Selon EDF, exploitant du site installé au bord de la mer du nord, quatre des six réacteurs à eau pressurisée de 900 mégawatts chacun — les unités 2, 3, 4 et 6 — se sont automatiquement arrêtés entre dimanche soir et lundi matin, conformément aux procédures de sûreté. Les deux autres étaient déjà hors service pour maintenance, entraînant la mise à l’arrêt temporaire de l’ensemble du site.
L’arrêt complet du plus grand site de production d’Europe occidentale a neutralisé temporairement une capacité totale de près de 5,5 gigawatts. Soit l’équivalent de plus de 10 % de la puissance nucléaire installée en France. Et tout cela à cause de méduses.
Des méduses dans le circuit de refroidissement
Les réacteurs de Gravelines sont refroidis par de l’eau pompée dans un canal relié à la mer du Nord. C’est là que les tambours filtrants ont été saturés par l’arrivée massive de méduses. Si leur présence saisonnière est connue sur le littoral, l’ampleur de l’incident surprend
Le biologiste Hans De Blauwe évoque sur la VRT la possible responsabilité de la méduse-lune asiatique (Aurelia coerulea), espèce invasive apparue en Belgique en 2022. Des vents récemment passés du nord-ouest au nord-est auraient facilité leur afflux dans la zone de pompage.
Selon les experts, la prolifération de ces animaux gélatineux s’explique par le réchauffement des eaux, la raréfaction de leurs prédateurs naturels comme le thon (due à la surpêche) et l’abondance de plancton.
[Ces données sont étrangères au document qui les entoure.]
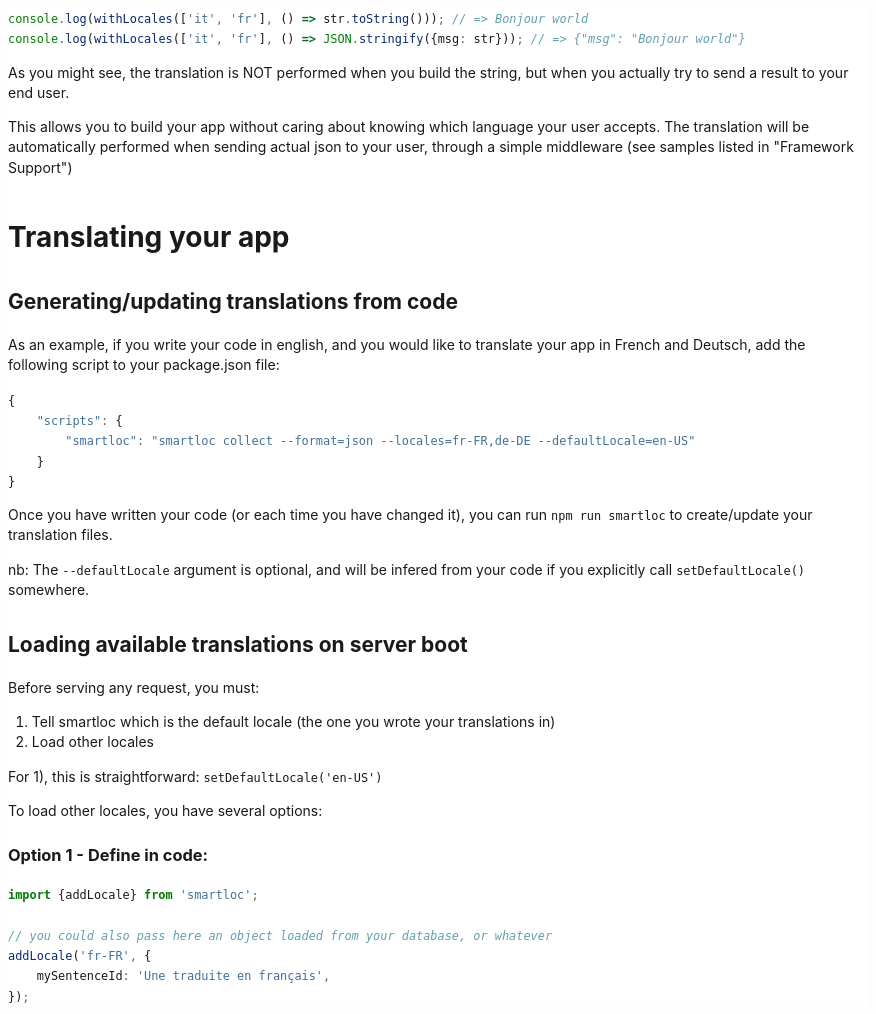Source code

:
 ```typescript
console.log(withLocales(['it', 'fr'], () => str.toString())); // => Bonjour world
console.log(withLocales(['it', 'fr'], () => JSON.stringify({msg: str})); // => {"msg": "Bonjour world"}
```

As you might see, the translation is NOT performed when you build the string, but when you actually try to send a result to your end user.

This allows you to build your app without caring about knowing which language your user accepts.
The translation will be automatically performed when sending actual json to your user, through a simple middleware (see samples listed in "Framework Support")


# Translating your app

## Generating/updating translations from code
As an example, if you write your code in english, and you would like to translate your app in French and Deutsch, add the following script to your package.json file:

```typescript
{
    "scripts": {
        "smartloc": "smartloc collect --format=json --locales=fr-FR,de-DE --defaultLocale=en-US"
    }
}
```

Once you have written your code (or each time you have changed it), you can run `npm run smartloc` to create/update your translation files.

nb: The `--defaultLocale` argument is optional, and will be infered from your code if you explicitly call `setDefaultLocale()` somewhere.

## Loading available translations on server boot

Before serving any request, you must:
1) Tell smartloc which is the default locale (the one you wrote your translations in)
2) Load other locales

For 1), this is straightforward: `setDefaultLocale('en-US')`

To load other locales, you have several options:

### Option 1 - Define in code:
```typescript
import {addLocale} from 'smartloc';

// you could also pass here an object loaded from your database, or whatever
addLocale('fr-FR', {
    mySentenceId: 'Une traduite en français',
});
```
Des facteurs qui tendent à s’accentuer chaque été.
Un problème qui dépasse la France
Ce type d’incident n’est pas inédit. Des invasions similaires ont déjà affecté des centrales nucléaires dans les années 1990 en France, mais aussi aux États-Unis, en Écosse, en Suède et au Japon dans les années 2010.
Malgré cet arrêt complet, EDF assure qu’il n’y a aucun risque pour la sécurité d’approvisionnement, grâce à la production d’autres centrales et aux énergies renouvelables, notamment solaires. En Belgique, le gestionnaire de réseau Elia confirme qu’aucun impact n’est attendu sur la stabilité du réseau.
L’opérateur précise également que l’incident n’a eu « aucune conséquence sur la sûreté des installations, la sécurité du personnel ou l’environnement ».
L’impact des évènements naturels sur la production énergétique
Cet épisode rappelle tout de même que, même dans un secteur aussi hautement technologique que le nucléaire, des phénomènes naturels peuvent à tout moment perturber la production énergétique. Et qu’avec le changement climatique, ces aléas pourraient devenir moins exceptionnels.
Grâce à la disponibilité d’autres moyens de production et à une demande estivale plus faible, l’attaque des méduses n’aura eu in fine qu’un impact minime. Cependant, sur un marché tendu ou en période de pointe hivernale, un tel arrêt pourrait contribuer à une hausse des prix de gros de l’électricité.
Il y a cependant peu de chance qu’un tel arrête soit la faute des méduses. Celles qui prolifèrent dans la région ont un cycle de vie très court: elles naissent au printemps et “vont quasiment toutes mourir entre l’automne et l’hiver”, ajoute-t-il.
Le redémarrage progressif des réacteurs est prévu dans les prochains jours, après nettoyage et contrôle.